4. Au soutien de sa contestation, Mme B... se prévaut de l’ancienneté de sa présence et de l’importance de ses attaches en France, où elle est entrée en 2015 et réside en compagnie de son mari, qui est titulaire d’un titre de séjour d’une validité de 10 ans, ainsi que de leurs enfants nés en 2016 et 2020 et qui y sont scolarisés. Toutefois, il ressort des pièces du dossier que la requérante s’est maintenue irrégulièrement sur le territoire français en dépit du rejet de sa demande d’asile et de la mesure d’éloignement prise à son égard le 29 novembre 2016 puis le rejet de la demande d’autorisation de regroupement familial présentée pour elle en 2019, et Mme B... ne justifie pas d’une insertion particulière en France. Dans ces conditions et alors que les circonstances invoquées relatives notamment à la présence en France du mari de la requérante et de leurs jeunes enfants ne caractérisent pas l’existence d’un obstacle à ce que sa cellule familiale se reconstitue hors de France, la requérante n’est pas fondée à soutenir que le refus critiqué porte une atteinte excessive au droit au respect de sa vie privée et familiale au regard des buts poursuivis et les moyens tirés de la méconnaissance des stipulations précitées de l’article 8 de la convention européenne de sauvegarde des droits de l’homme ou des dispositions de l’article L. 423-23 du code de l’entrée et du séjour des étrangers et du droit d’asile doivent en conséquence être écartés. Compte tenu de ce qui vient d’être dit, Mme B... n’est pas davantage fondée à soutenir que la décision en litige résulte d’une erreur manifeste d’appréciation au regard des prévisions de l’article L. 435-1 du code de l’entrée et du séjour des étrangers et du droit d’asile et du pouvoir de régularisation dont dispose l’autorité préfectorale. Les circonstances dont Mme B... fait état et tirées en particulier de la scolarisation en France de ses enfants ne permettent pas plus de considérer que le refus en litige, qui n’a par ailleurs ni pour objet ni pour effet de séparer la requérante de ses enfants, méconnaît leur intérêt supérieur en violation des stipulations précitées de l’article 3.1 de la convention internationale relative aux droits de l’enfant.

5. Il résulte de ce qui précède que Mme B... n’est pas fondée à demander l’annulation de la décision de la préfète du Rhône portant rejet de sa demande de titre de séjour.

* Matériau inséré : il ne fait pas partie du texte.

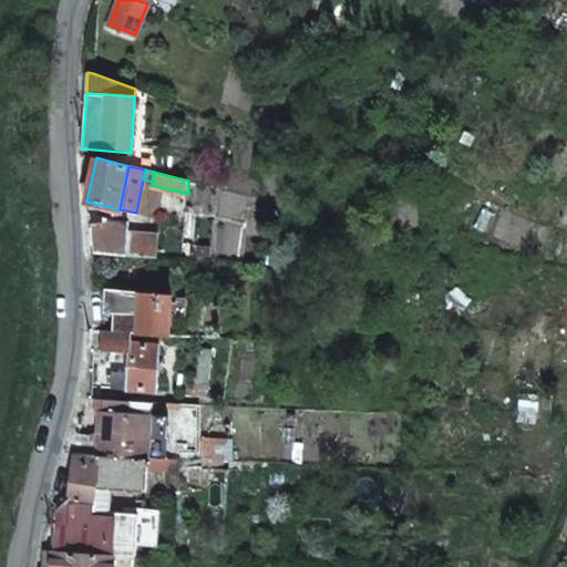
[(95,204),(94,209),(107,213),(106,217),(117,220),(120,209),(95,204)]
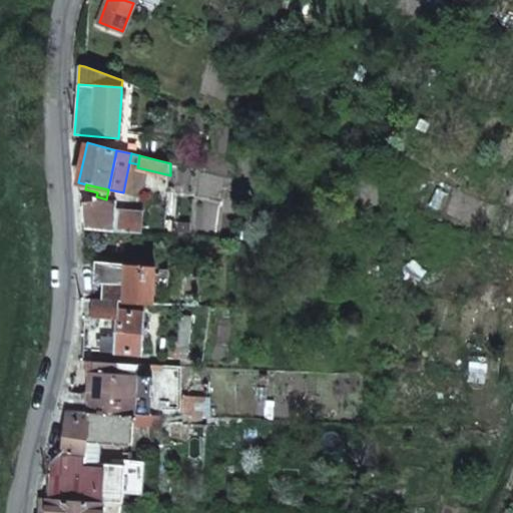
[(96,196),(79,192),(82,228),(113,231),(114,211),(115,201),(106,199),(96,196)]
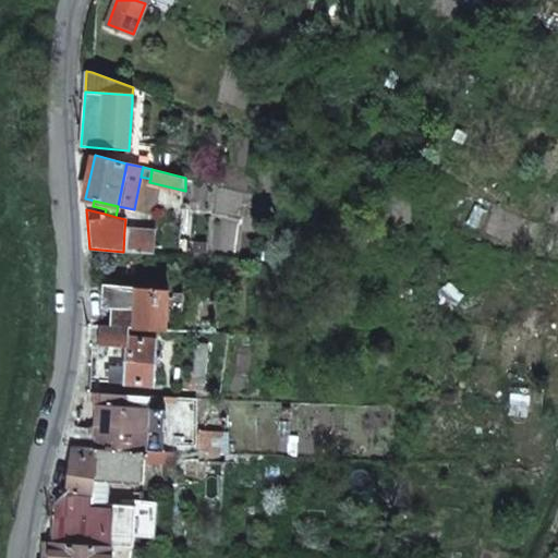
[(124,230),(123,252),(131,252),(154,254),(154,232),(124,230)]
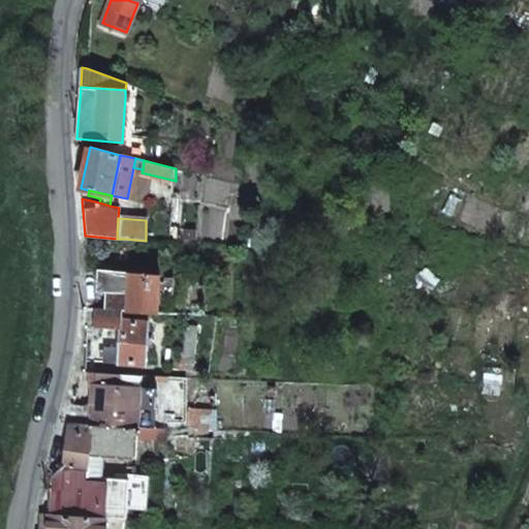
[(98,270),(96,292),(105,292),(129,292),(129,311),(129,312),(158,314),(160,275),(98,270)]
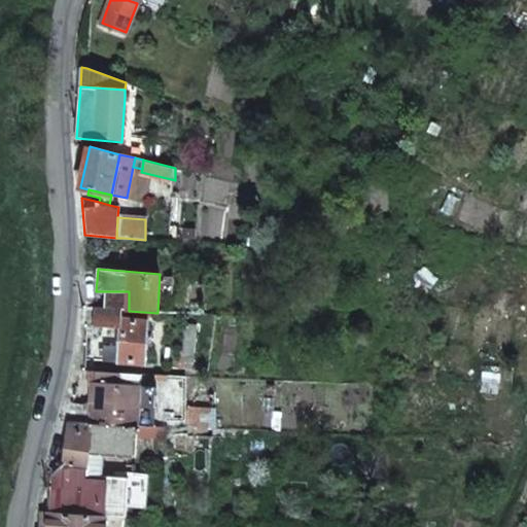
[(129,291),(105,291),(105,309),(123,310),(129,310),(129,291)]
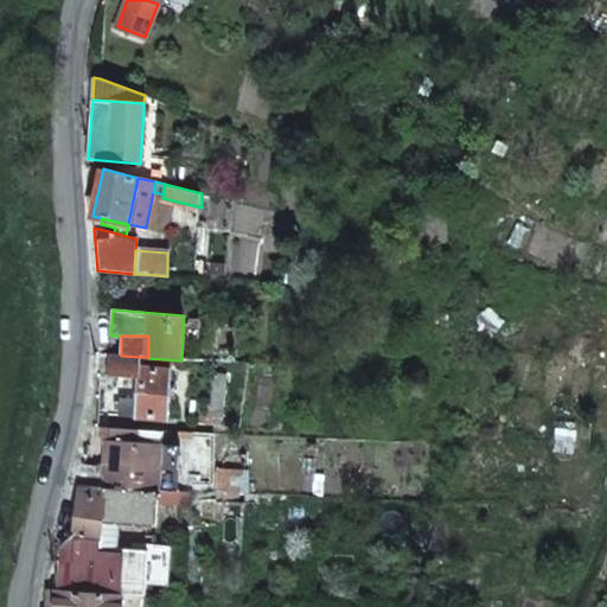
[(121,356),(108,355),(108,368),(140,370),(140,369),(141,357),(121,356)]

Sur les conclusions à fin d’injonction :

6. Le présent jugement, qui rejette les conclusions de la requête de Mme B... à fin d’annulation, n’appelle aucune mesure d’exécution.

Sur les frais liés au litige :
7. Dans les circonstances de l’espèce, il n’y a pas lieu de faire droit aux conclusions de la requérante présentées sur le fondement de l’article L. 761-1 du code de justice administrative.

D E C I D E :


Article 1er : La requête de Mme B... est rejetée.

Article 2 : Le présent jugement sera notifié à Mme A... B... et à la préfète du Rhône.


Délibéré après l’audience du 15 janvier 2026, à laquelle siégeaient :
M. Gille, président,
Mme Lahmar, conseillère,
Mme Goyer Tholon, conseillère.

Rendu public par mise à disposition au greffe du tribunal le 29 janvier 2026.



Le président, rapporteur,




A. Gille

L’assesseure la plus ancienne,




L. Lahmar



La greffière,




K. Schult


La République mande et ordonne au préfet du Rhône en ce qui le concerne, ou à tous commissaires de justice à ce requis en ce qui concerne les voies de droit commun contre les parties privées, de pourvoir à l’exécution de la présente décision.